We first met nomadic puppeteer Billie in Dollywagglers. Now, in a lawless, post-pandemic world, Billie is learning to be human again – a task easily as challenging as scrounging for food and fighting off suburban savages. In Dancing on Bones, Billie’s band of three unlikely friends heads to Wales to find some semblance of civilisation, but just when they begin to settle, terrible news from London forces Billie back among the grim survivors of the capital. What happens there blows apart the seemingly invincible fortress of the dangerous elite in charge and plunges the nation into chaos once more – chaos that is mirrored by the erupting volcano that is Billie’s personal life. Though at first the fledgling democracy of Wales appears to be the haven the friends hoped to find, now it seems like their world may just end in a hail of bullets after all. Bonus short story Strange Creation is the extraordinary diary of Dr. Dorothy Broadhurst, an evolutionary biologist working in central Africa in 1950 when her academic life is violently disrupted by a local rebellion. Abandoned and isolated in her compound, surrounded only by the apes whose lives and habits she has been studying, she tries to maintain her ordered, scientific routine.
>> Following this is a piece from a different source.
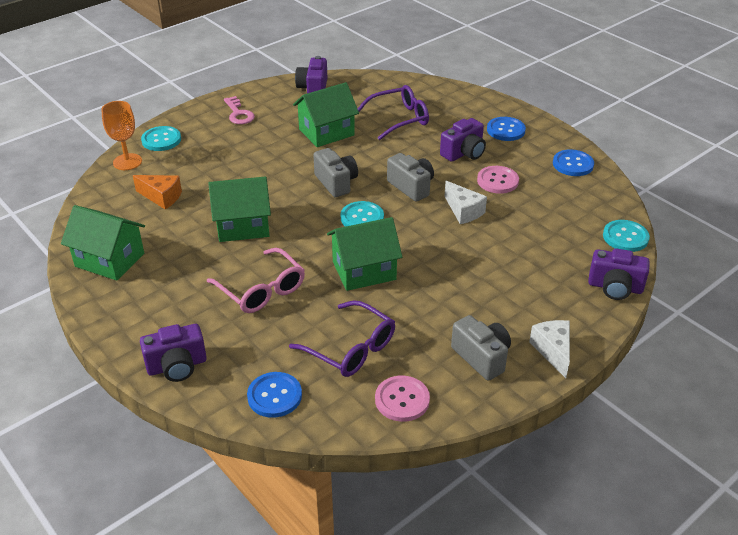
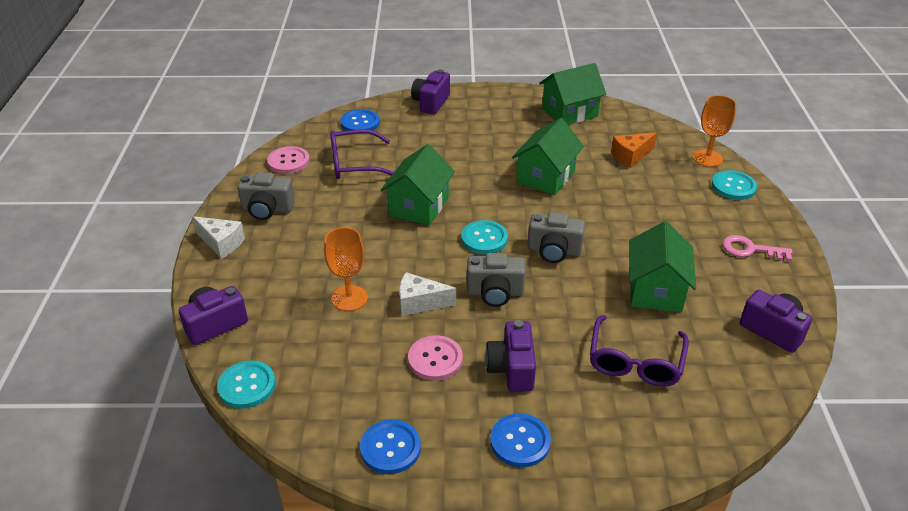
camera: 130 degrees right, 0 degrees up
(262, 290) = (457, 155): pink glasses -> none
(504, 243) = (349, 298): none -> orange goblet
But, she doesn’t know the apes as well as she thought. Soon, she becomes like a hunted animal desperately clinging on to survival and sanity.
Frances Kay is a children’s playwright who was born in London and now lives in Ireland. She has worked with gypsies, prisoners and children in the U.K. and Ireland. She is married to musician Nico Brown. They have two daughters.
Despite the supposedly grim subject of this follow-up tale, this is a beautifully written novel, touching, humorous and brimming with poignant moments.
I doubt I've read better writing anywhere, capable of conveying pathos and humour in a single sentence, instantly compelling so that I can't stop reading. Even as events unfold that wrench the heart, this novel offers a deeply thoughtful portrait of human weakness.